TASK REQUIREMENTS >> Put the lines of the records into a numbered list, starting at the first line and ending at the line that contains "galleries and other", and leave out any blank lines.

DATA FOR THIS TASK below:

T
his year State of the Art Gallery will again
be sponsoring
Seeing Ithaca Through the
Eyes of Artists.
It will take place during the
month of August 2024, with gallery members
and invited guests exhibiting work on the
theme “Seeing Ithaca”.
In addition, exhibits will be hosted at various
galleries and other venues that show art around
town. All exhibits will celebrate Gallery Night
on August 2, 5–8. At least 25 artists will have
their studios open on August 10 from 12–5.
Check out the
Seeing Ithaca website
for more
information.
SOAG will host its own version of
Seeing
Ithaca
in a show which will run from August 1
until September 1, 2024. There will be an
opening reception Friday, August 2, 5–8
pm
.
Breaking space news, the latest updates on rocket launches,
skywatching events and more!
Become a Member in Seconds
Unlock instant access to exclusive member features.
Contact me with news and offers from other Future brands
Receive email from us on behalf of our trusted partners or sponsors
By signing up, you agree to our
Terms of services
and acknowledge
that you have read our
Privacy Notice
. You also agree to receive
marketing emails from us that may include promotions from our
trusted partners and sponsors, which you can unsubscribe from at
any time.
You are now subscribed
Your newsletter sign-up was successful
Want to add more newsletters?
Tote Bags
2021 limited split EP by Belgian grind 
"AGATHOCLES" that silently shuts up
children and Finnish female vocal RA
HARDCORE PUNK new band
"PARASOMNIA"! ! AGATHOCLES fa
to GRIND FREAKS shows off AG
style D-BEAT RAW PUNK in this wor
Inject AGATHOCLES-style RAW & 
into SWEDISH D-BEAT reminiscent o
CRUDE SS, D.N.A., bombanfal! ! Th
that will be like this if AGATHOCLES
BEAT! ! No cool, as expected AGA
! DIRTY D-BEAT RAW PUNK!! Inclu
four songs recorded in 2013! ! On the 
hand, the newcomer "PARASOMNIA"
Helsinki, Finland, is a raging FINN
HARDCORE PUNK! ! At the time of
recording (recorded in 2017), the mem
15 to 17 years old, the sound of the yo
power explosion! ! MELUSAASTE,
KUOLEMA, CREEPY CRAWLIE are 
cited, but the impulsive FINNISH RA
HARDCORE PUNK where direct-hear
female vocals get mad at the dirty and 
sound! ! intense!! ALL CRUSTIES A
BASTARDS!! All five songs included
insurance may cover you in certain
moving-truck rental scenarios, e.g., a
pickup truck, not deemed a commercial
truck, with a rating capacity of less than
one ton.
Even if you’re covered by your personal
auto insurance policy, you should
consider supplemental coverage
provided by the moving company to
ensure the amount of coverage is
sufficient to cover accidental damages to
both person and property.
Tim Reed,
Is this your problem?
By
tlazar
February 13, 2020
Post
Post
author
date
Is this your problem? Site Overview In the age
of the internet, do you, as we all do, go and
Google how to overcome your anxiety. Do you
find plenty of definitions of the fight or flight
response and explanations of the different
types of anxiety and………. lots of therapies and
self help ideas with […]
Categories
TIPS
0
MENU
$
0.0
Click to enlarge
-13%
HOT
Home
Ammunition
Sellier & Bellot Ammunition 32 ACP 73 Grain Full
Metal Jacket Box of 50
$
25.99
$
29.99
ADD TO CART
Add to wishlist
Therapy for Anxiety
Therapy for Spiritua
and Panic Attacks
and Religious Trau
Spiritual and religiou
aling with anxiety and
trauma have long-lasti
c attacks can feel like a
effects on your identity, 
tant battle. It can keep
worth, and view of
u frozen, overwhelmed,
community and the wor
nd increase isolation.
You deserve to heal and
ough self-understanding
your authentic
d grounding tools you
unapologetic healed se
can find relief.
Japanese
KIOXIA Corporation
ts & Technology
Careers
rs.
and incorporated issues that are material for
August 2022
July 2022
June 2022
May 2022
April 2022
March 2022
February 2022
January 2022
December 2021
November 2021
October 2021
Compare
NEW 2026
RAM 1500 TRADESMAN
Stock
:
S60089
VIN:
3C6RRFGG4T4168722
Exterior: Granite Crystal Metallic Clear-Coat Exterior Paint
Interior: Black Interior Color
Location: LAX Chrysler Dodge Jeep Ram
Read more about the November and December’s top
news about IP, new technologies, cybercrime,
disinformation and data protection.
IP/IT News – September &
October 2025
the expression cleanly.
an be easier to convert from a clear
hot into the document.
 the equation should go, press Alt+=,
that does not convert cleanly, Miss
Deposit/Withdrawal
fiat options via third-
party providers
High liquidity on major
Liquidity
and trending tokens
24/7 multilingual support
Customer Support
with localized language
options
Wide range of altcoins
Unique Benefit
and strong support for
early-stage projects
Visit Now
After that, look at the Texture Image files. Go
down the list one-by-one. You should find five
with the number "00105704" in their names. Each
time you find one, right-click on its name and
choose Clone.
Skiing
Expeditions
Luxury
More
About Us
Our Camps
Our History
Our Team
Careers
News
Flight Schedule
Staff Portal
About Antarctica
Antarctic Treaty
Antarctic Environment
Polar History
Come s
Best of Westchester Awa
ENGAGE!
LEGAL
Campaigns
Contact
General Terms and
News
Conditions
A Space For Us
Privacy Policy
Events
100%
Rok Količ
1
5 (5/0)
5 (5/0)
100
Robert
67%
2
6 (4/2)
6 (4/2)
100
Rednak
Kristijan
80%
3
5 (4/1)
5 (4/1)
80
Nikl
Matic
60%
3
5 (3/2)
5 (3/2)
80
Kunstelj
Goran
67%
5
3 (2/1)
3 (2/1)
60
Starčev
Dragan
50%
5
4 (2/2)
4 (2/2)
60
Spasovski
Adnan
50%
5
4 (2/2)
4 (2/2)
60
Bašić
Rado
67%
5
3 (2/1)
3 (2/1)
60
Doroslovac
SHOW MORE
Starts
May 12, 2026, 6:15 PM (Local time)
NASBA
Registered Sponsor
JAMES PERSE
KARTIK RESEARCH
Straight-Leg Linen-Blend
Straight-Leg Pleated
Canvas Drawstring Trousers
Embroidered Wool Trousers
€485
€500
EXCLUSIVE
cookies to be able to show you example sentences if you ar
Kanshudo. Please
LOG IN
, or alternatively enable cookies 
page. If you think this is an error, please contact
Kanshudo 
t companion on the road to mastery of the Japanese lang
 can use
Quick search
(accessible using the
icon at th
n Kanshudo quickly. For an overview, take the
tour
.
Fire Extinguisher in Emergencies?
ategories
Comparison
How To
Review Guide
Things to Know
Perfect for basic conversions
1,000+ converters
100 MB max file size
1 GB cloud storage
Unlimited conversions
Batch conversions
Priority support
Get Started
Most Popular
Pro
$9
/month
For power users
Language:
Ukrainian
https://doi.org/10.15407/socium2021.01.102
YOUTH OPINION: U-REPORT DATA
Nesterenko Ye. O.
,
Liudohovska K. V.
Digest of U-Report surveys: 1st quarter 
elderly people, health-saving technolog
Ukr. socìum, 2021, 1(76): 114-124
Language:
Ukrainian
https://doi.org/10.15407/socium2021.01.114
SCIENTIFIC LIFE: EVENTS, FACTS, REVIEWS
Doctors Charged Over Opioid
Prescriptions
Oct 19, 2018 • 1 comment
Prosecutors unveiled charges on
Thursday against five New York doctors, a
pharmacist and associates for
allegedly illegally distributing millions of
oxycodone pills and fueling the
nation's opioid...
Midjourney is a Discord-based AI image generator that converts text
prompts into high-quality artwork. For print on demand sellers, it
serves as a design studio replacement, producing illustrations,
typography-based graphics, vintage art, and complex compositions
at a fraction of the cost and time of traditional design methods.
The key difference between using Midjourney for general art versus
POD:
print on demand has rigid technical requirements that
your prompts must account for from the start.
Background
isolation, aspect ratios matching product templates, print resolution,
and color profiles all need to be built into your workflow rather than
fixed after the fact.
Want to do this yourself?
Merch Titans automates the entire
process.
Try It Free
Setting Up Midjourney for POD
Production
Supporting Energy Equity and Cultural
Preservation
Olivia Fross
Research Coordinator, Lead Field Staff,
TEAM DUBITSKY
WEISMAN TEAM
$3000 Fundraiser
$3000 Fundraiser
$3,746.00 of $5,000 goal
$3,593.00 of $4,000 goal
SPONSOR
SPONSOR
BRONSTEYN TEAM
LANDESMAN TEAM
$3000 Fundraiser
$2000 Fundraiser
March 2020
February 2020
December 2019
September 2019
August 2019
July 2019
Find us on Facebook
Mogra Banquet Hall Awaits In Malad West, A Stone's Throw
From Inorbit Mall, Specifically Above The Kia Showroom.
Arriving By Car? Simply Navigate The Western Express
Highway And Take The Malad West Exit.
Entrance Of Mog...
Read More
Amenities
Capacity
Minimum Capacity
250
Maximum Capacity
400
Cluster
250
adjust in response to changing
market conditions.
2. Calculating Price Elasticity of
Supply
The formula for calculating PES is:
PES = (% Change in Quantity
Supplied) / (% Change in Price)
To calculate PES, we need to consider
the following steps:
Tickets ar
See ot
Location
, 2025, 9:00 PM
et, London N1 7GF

End of DATA FOR THIS TASK.

OUTPUT OF THE EXERCISE >>
1. T
2. his year State of the Art Gallery will again
3. be sponsoring
4. Seeing Ithaca Through the
5. Eyes of Artists.
6. It will take place during the
7. month of August 2024, with gallery members
8. and invited guests exhibiting work on the
9. theme “Seeing Ithaca”.
10. In addition, exhibits will be hosted at various
11. galleries and other venues that show art around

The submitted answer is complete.